Limitations on Review Period and Report Length: The Final Rule seeks to expedite the NEPA review process by requiring federal agencies to limit all NEPA reviews to a maximum of two years. In addition, the final EIS issued by an agency may not exceed 150 pages of text or, for proposals of unusual scope of and complexity, 300 pages of text. Exceptions from the review period and/or EIS page limitations may only be granted through specific written approval from a senior agency official. The limitations imposed by the Final Rule appear to represent a significant departure from the existing NEPA process. According to a CEQ Report issued on June 12, 2020, the average final EIS is currently 661 pages in length and takes approximately 4.5 years to complete.
Directive for Agencies to Expand Categorical Exclusions of NEPA Requirements for Certain Types of Projects: The Final Rule requires federal agencies to develop a list of actions that the agency does not expect to have a significant effect on the environment. Outside of “extraordinary circumstances,” agencies will not be required to conduct an EA for any projects falling within these categorical exclusions. Furthermore, the Final Rule clarifies that a NEPA review is not required where a proposed action would only have “minimal Federal funding or minimal Federal involvement,” such that the agency cannot control the outcome of the project.
The updated regulations are set to take effect 60 days after the publication of the Final Rule in the Federal Register. CEQ has further clarified that federal agencies may apply the updated regulations to any ongoing NEPA reviews, including environmental reviews started before the effective date of the regulations. However, environmental groups have already publicly stated that they intend to challenge the new rule, claiming at least in part that CEQ failed to respond to the more than one million comments that were submitted in response to the proposed new rules.
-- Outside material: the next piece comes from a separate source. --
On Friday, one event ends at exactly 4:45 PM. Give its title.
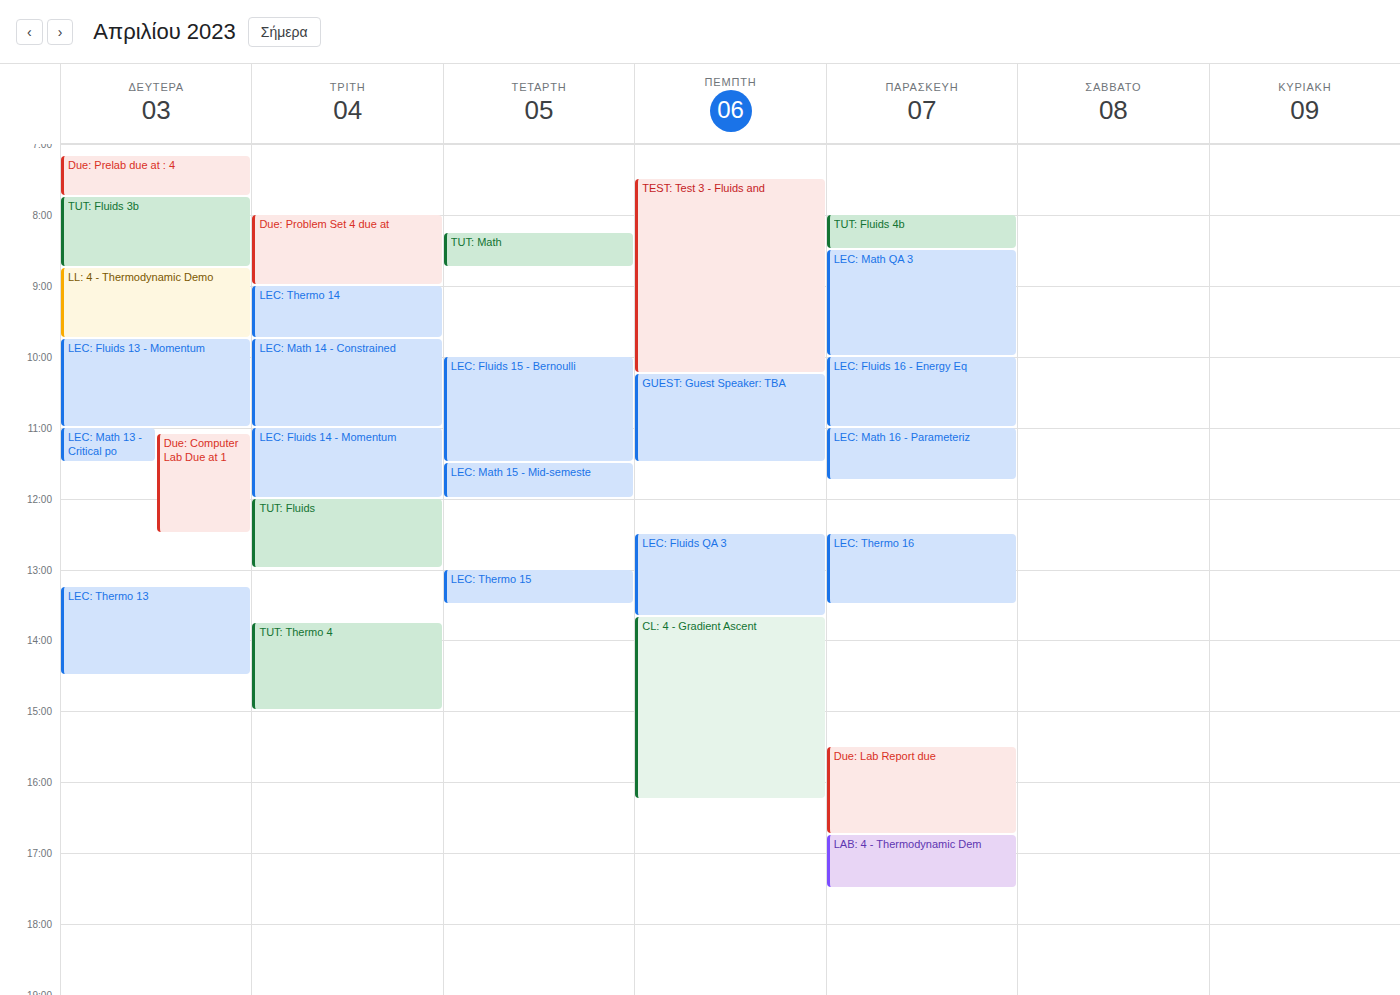
"Due: Lab Report due"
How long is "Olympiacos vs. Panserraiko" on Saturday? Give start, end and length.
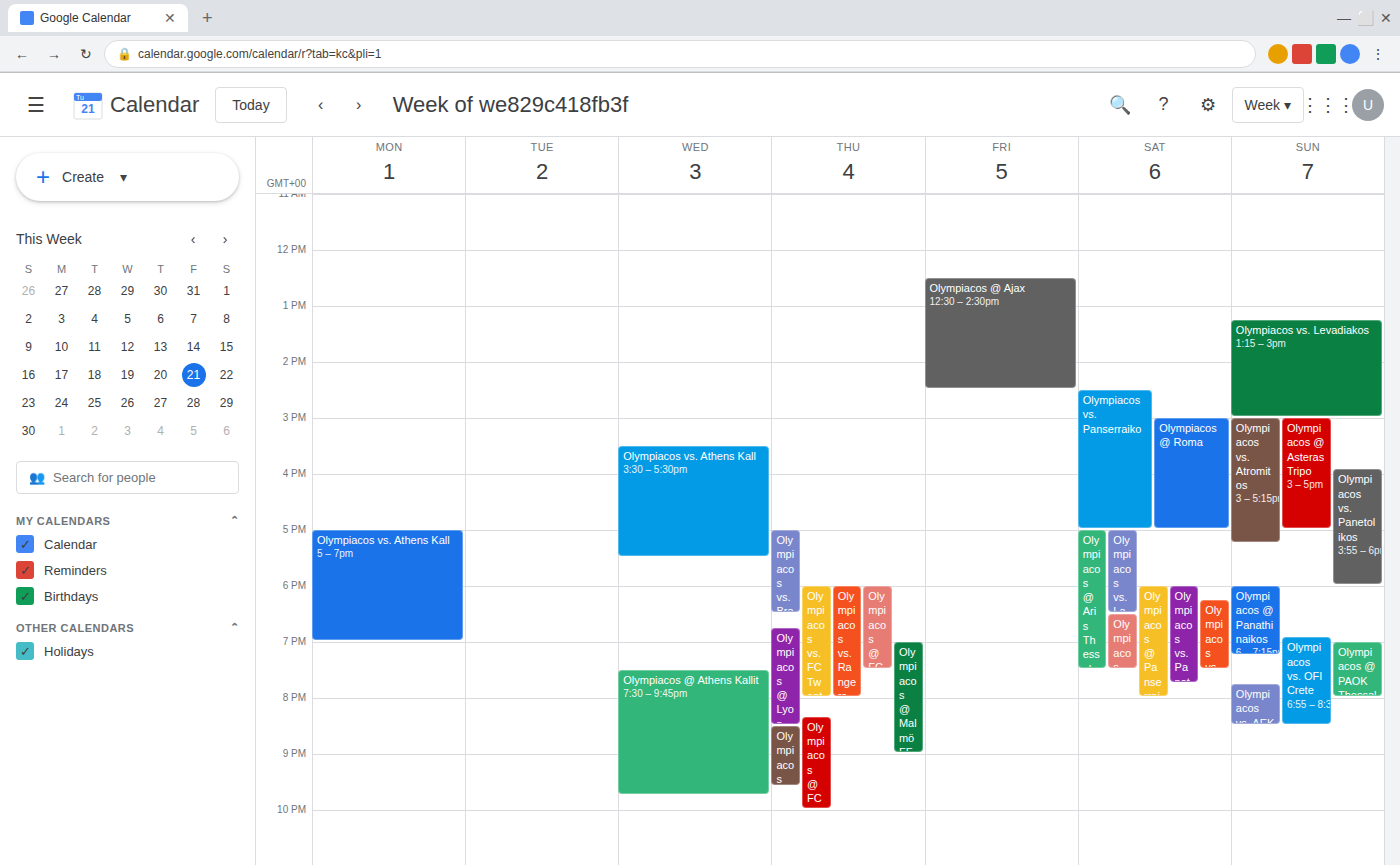
14:30 to 17:00, 2 hours 30 minutes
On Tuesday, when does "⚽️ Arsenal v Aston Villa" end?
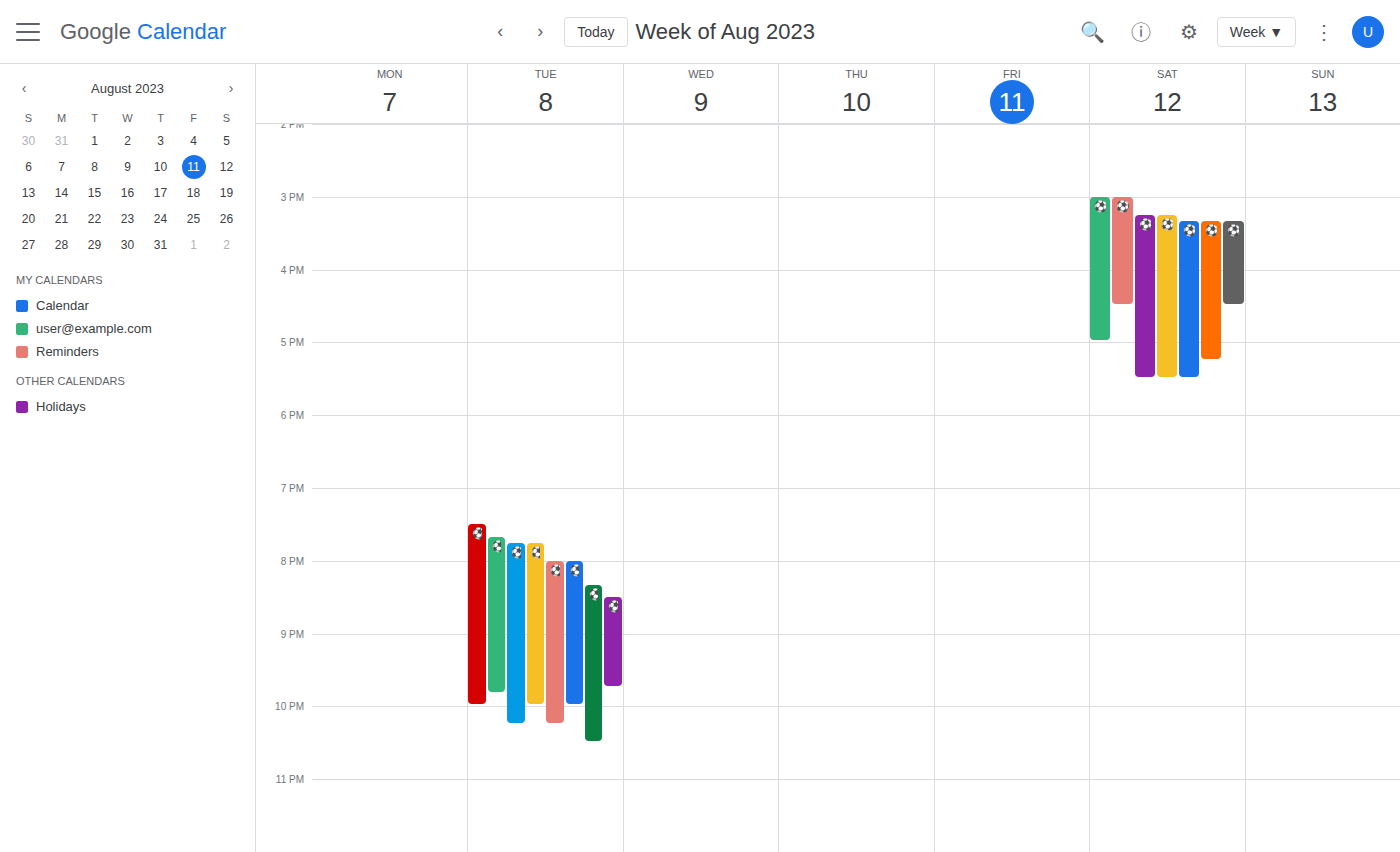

The Ninth Circuit Sends Climate Change Cases Back to State Court
By Leah M. Song
On May 26, 2020, the Ninth Circuit agreed with plaintiffs that two climate change lawsuits—County of San Mateo v. Chevron Corp. et al. and City of Oakland v. BP p.l.c. et al.—had been improperly removed to the federal courts, continuing courts’ recent trend of remanding these types of cases back to state court.
A growing form of climate change litigation in the United States consists of lawsuits filed by states or municipalities against private industry, and more specifically, the fossil-fuel industry. States, cities and other units of local government have filed lawsuits alleging state common law theories, including nuisance, trespass, failure to warn of the known impacts of climate change, and unjust enrichment. The outcome of these cases thus far has hinged on whether or not the fossil fuel companies are able to successfully remove the litigation to federal court where they stand a much greater chance of getting the litigation dismissed. Generally, plaintiffs (including states, units of local government, and non-governmental organizations) asserting climate change claims against corporations prefer to be in state court where they can take advantage of perceived plaintiff-friendly common law or state statutes. On the other hand, defendants inevitably seek to remove such cases to federal court where they have had a higher level of success securing dismissals on the grounds that the issue is preempted by the Clean Air Act and/or addresses a “political question” which is better left to the discretion of Congress. See City of N.Y. v. BP P.L.C.. 325 F. Supp. 3d 466 (S.D.N.Y. 2018).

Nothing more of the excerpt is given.